[Opening Excerpted records section]

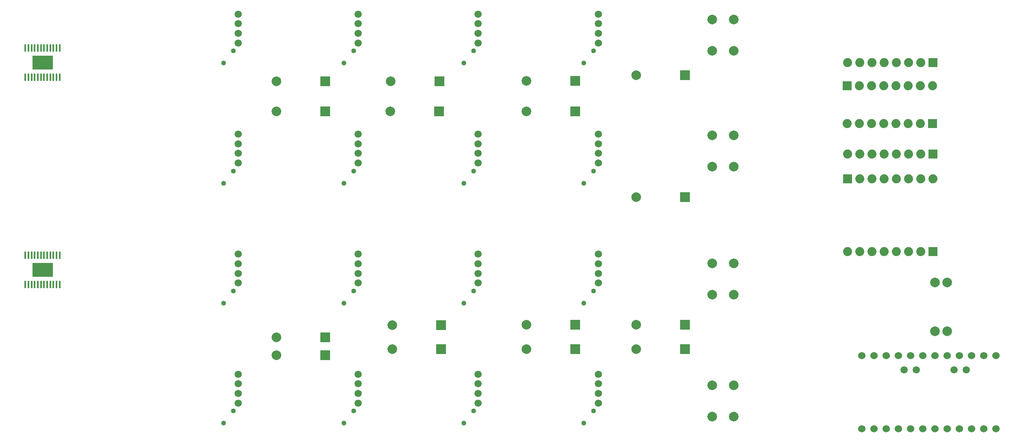
<source format=gts>
G04 #@! TF.FileFunction,Soldermask,Top*
%FSLAX46Y46*%
G04 Gerber Fmt 4.6, Leading zero omitted, Abs format (unit mm)*
G04 Created by KiCad (PCBNEW 4.0.4-stable) date 11/17/16 16:54:24*
%MOMM*%
%LPD*%
G01*
G04 APERTURE LIST*
%ADD10C,0.100000*%
%ADD11C,1.508000*%
%ADD12C,1.016000*%
%ADD13C,1.998980*%
%ADD14R,1.998980X1.998980*%
%ADD15R,1.879600X1.879600*%
%ADD16C,1.879600*%
%ADD17C,2.000000*%
%ADD18R,0.400000X1.650000*%
%ADD19R,4.320000X3.000000*%
%ADD20C,1.524000*%
%ADD21C,1.500000*%
G04 APERTURE END LIST*
D10*
D11*
X122500000Y-90000000D03*
X122500000Y-88000000D03*
X122500000Y-86000000D03*
X122500000Y-92000000D03*
X122500000Y-65000000D03*
X122500000Y-63000000D03*
X122500000Y-61000000D03*
X122500000Y-67000000D03*
X147500000Y-90000000D03*
X147500000Y-88000000D03*
X147500000Y-86000000D03*
X147500000Y-92000000D03*
D12*
X146519000Y-93672000D03*
X144487000Y-96212000D03*
D11*
X147500000Y-65000000D03*
X147500000Y-63000000D03*
X147500000Y-61000000D03*
X147500000Y-67000000D03*
D12*
X146519000Y-68672000D03*
X144487000Y-71212000D03*
X121519000Y-93672000D03*
X119487000Y-96212000D03*
X121519000Y-68672000D03*
X119487000Y-71212000D03*
D13*
X80504000Y-132079540D03*
D14*
X90664000Y-132079540D03*
D13*
X80504000Y-128325540D03*
D14*
X90664000Y-128325540D03*
D13*
X80504000Y-81280040D03*
D14*
X90664000Y-81280040D03*
D13*
X80504000Y-74985140D03*
D14*
X90664000Y-74985140D03*
D13*
X104634000Y-130809540D03*
D14*
X114794000Y-130809540D03*
D13*
X104634000Y-125785540D03*
D14*
X114794000Y-125785540D03*
D13*
X104140000Y-81280040D03*
D14*
X114300000Y-81280040D03*
D13*
X104225000Y-74985140D03*
D14*
X114385000Y-74985140D03*
D13*
X132574000Y-130809540D03*
D14*
X142734000Y-130809540D03*
D13*
X132574000Y-125729540D03*
D14*
X142734000Y-125729540D03*
D13*
X132574000Y-81280040D03*
D14*
X142734000Y-81280040D03*
D13*
X132574000Y-74930040D03*
D14*
X142734000Y-74930040D03*
D13*
X155434000Y-130809540D03*
D14*
X165594000Y-130809540D03*
D13*
X155434000Y-125729540D03*
D14*
X165594000Y-125729540D03*
D13*
X155434000Y-99115140D03*
D14*
X165594000Y-99115140D03*
D13*
X155434000Y-73715140D03*
D14*
X165594000Y-73715140D03*
D15*
X217170000Y-71120000D03*
D16*
X214630000Y-71120000D03*
X212090000Y-71120000D03*
X209550000Y-71120000D03*
X207010000Y-71120000D03*
X204470000Y-71120000D03*
X201930000Y-71120000D03*
X199390000Y-71120000D03*
D15*
X217170000Y-90170000D03*
D16*
X214630000Y-90170000D03*
X212090000Y-90170000D03*
X209550000Y-90170000D03*
X207010000Y-90170000D03*
X204470000Y-90170000D03*
X201930000Y-90170000D03*
X199390000Y-90170000D03*
D15*
X217170000Y-110490000D03*
D16*
X214630000Y-110490000D03*
X212090000Y-110490000D03*
X209550000Y-110490000D03*
X207010000Y-110490000D03*
X204470000Y-110490000D03*
X201930000Y-110490000D03*
X199390000Y-110490000D03*
D15*
X199390000Y-95305200D03*
D16*
X201930000Y-95305200D03*
X204470000Y-95305200D03*
X207010000Y-95305200D03*
X209550000Y-95305200D03*
X212090000Y-95305200D03*
X214630000Y-95305200D03*
X217170000Y-95305200D03*
D15*
X217160000Y-83820000D03*
D16*
X214620000Y-83820000D03*
X212080000Y-83820000D03*
X209540000Y-83820000D03*
X207000000Y-83820000D03*
X204460000Y-83820000D03*
X201920000Y-83820000D03*
X199380000Y-83820000D03*
D15*
X199380000Y-75873800D03*
D16*
X201920000Y-75873800D03*
X204460000Y-75873800D03*
X207000000Y-75873800D03*
X209540000Y-75873800D03*
X212080000Y-75873800D03*
X214620000Y-75873800D03*
X217160000Y-75873800D03*
D11*
X72500000Y-140000000D03*
X72500000Y-138000000D03*
X72500000Y-136000000D03*
X72500000Y-142000000D03*
X72500000Y-115000000D03*
X72500000Y-113000000D03*
X72500000Y-111000000D03*
X72500000Y-117000000D03*
X97500000Y-140000000D03*
X97500000Y-138000000D03*
X97500000Y-136000000D03*
X97500000Y-142000000D03*
D12*
X96519000Y-143672000D03*
X94487000Y-146212000D03*
D11*
X97500000Y-115000000D03*
X97500000Y-113000000D03*
X97500000Y-111000000D03*
X97500000Y-117000000D03*
D12*
X96519000Y-118672000D03*
X94487000Y-121212000D03*
X71519000Y-143672000D03*
X69487000Y-146212000D03*
X71519000Y-118672000D03*
X69487000Y-121212000D03*
D11*
X72500000Y-90000000D03*
X72500000Y-88000000D03*
X72500000Y-86000000D03*
X72500000Y-92000000D03*
X72500000Y-65000000D03*
X72500000Y-63000000D03*
X72500000Y-61000000D03*
X72500000Y-67000000D03*
X97500000Y-90000000D03*
X97500000Y-88000000D03*
X97500000Y-86000000D03*
X97500000Y-92000000D03*
D12*
X96519000Y-93672000D03*
X94487000Y-96212000D03*
D11*
X97500000Y-65000000D03*
X97500000Y-63000000D03*
X97500000Y-61000000D03*
X97500000Y-67000000D03*
D12*
X96519000Y-68672000D03*
X94487000Y-71212000D03*
X71519000Y-93672000D03*
X69487000Y-96212000D03*
X71519000Y-68672000D03*
X69487000Y-71212000D03*
D11*
X122500000Y-140000000D03*
X122500000Y-138000000D03*
X122500000Y-136000000D03*
X122500000Y-142000000D03*
X122500000Y-115000000D03*
X122500000Y-113000000D03*
X122500000Y-111000000D03*
X122500000Y-117000000D03*
X147500000Y-140000000D03*
X147500000Y-138000000D03*
X147500000Y-136000000D03*
X147500000Y-142000000D03*
D12*
X146519000Y-143672000D03*
X144487000Y-146212000D03*
D11*
X147500000Y-115000000D03*
X147500000Y-113000000D03*
X147500000Y-111000000D03*
X147500000Y-117000000D03*
D12*
X146519000Y-118672000D03*
X144487000Y-121212000D03*
X121519000Y-143672000D03*
X119487000Y-146212000D03*
X121519000Y-118672000D03*
X119487000Y-121212000D03*
D13*
X217664000Y-127055000D03*
X217664000Y-116895000D03*
X220204000Y-116895000D03*
X220204000Y-127055000D03*
D17*
X175754000Y-144835000D03*
X171254000Y-144835000D03*
X175754000Y-138335000D03*
X171254000Y-138335000D03*
X175754000Y-119435000D03*
X171254000Y-119435000D03*
X175754000Y-112935000D03*
X171254000Y-112935000D03*
X175754000Y-92765200D03*
X171254000Y-92765200D03*
X175754000Y-86265200D03*
X171254000Y-86265200D03*
X175754000Y-68635200D03*
X171254000Y-68635200D03*
X175754000Y-62135200D03*
X171254000Y-62135200D03*
D18*
X28175000Y-111250000D03*
X28825000Y-111250000D03*
X29475000Y-111250000D03*
X30775000Y-111250000D03*
X30125000Y-111250000D03*
X31425000Y-111250000D03*
X32075000Y-111250000D03*
X32725000Y-111250000D03*
X33375000Y-111250000D03*
X34025000Y-111250000D03*
X28175000Y-117350000D03*
X28825000Y-117350000D03*
X29475000Y-117350000D03*
X30125000Y-117350000D03*
X30775000Y-117350000D03*
X31425000Y-117350000D03*
X32075000Y-117350000D03*
X32725000Y-117350000D03*
X33375000Y-117350000D03*
X34025000Y-117350000D03*
X34675000Y-117350000D03*
X35325000Y-117350000D03*
X35325000Y-111250000D03*
X34675000Y-111250000D03*
D19*
X31750000Y-114300000D03*
D18*
X28175000Y-68070000D03*
X28825000Y-68070000D03*
X29475000Y-68070000D03*
X30775000Y-68070000D03*
X30125000Y-68070000D03*
X31425000Y-68070000D03*
X32075000Y-68070000D03*
X32725000Y-68070000D03*
X33375000Y-68070000D03*
X34025000Y-68070000D03*
X28175000Y-74170000D03*
X28825000Y-74170000D03*
X29475000Y-74170000D03*
X30125000Y-74170000D03*
X30775000Y-74170000D03*
X31425000Y-74170000D03*
X32075000Y-74170000D03*
X32725000Y-74170000D03*
X33375000Y-74170000D03*
X34025000Y-74170000D03*
X34675000Y-74170000D03*
X35325000Y-74170000D03*
X35325000Y-68070000D03*
X34675000Y-68070000D03*
D19*
X31750000Y-71120000D03*
D20*
X202424000Y-147375000D03*
X204964000Y-147375000D03*
X207504000Y-147375000D03*
X210044000Y-147375000D03*
X212584000Y-147375000D03*
X215124000Y-147375000D03*
X217664000Y-147375000D03*
X220204000Y-147375000D03*
X222744000Y-147375000D03*
X225284000Y-147375000D03*
X227824000Y-147375000D03*
X230364000Y-147375000D03*
X202424000Y-132135000D03*
X204964000Y-132135000D03*
X207504000Y-132135000D03*
X210044000Y-132135000D03*
X212584000Y-132135000D03*
X215124000Y-132135000D03*
X217664000Y-132135000D03*
X220204000Y-132135000D03*
X222744000Y-132135000D03*
X225284000Y-132135000D03*
X227824000Y-132135000D03*
X230364000Y-132135000D03*
D21*
X211187000Y-135056000D03*
X213727000Y-135056000D03*
X221601000Y-135056000D03*
X224141000Y-135056000D03*
M02*

</source>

[Closing Excerpted records section]

▶ What is expected:
Copy the lines above exactly, beginning at the line that has "X199390000Y-71120000D03*" and stopping after the line that has "X72500000Y-136000000D03*", and omit the rest.

▶ Response box:
X199390000Y-71120000D03*
D15*
X217170000Y-90170000D03*
D16*
X214630000Y-90170000D03*
X212090000Y-90170000D03*
X209550000Y-90170000D03*
X207010000Y-90170000D03*
X204470000Y-90170000D03*
X201930000Y-90170000D03*
X199390000Y-90170000D03*
D15*
X217170000Y-110490000D03*
D16*
X214630000Y-110490000D03*
X212090000Y-110490000D03*
X209550000Y-110490000D03*
X207010000Y-110490000D03*
X204470000Y-110490000D03*
X201930000Y-110490000D03*
X199390000Y-110490000D03*
D15*
X199390000Y-95305200D03*
D16*
X201930000Y-95305200D03*
X204470000Y-95305200D03*
X207010000Y-95305200D03*
X209550000Y-95305200D03*
X212090000Y-95305200D03*
X214630000Y-95305200D03*
X217170000Y-95305200D03*
D15*
X217160000Y-83820000D03*
D16*
X214620000Y-83820000D03*
X212080000Y-83820000D03*
X209540000Y-83820000D03*
X207000000Y-83820000D03*
X204460000Y-83820000D03*
X201920000Y-83820000D03*
X199380000Y-83820000D03*
D15*
X199380000Y-75873800D03*
D16*
X201920000Y-75873800D03*
X204460000Y-75873800D03*
X207000000Y-75873800D03*
X209540000Y-75873800D03*
X212080000Y-75873800D03*
X214620000Y-75873800D03*
X217160000Y-75873800D03*
D11*
X72500000Y-140000000D03*
X72500000Y-138000000D03*
X72500000Y-136000000D03*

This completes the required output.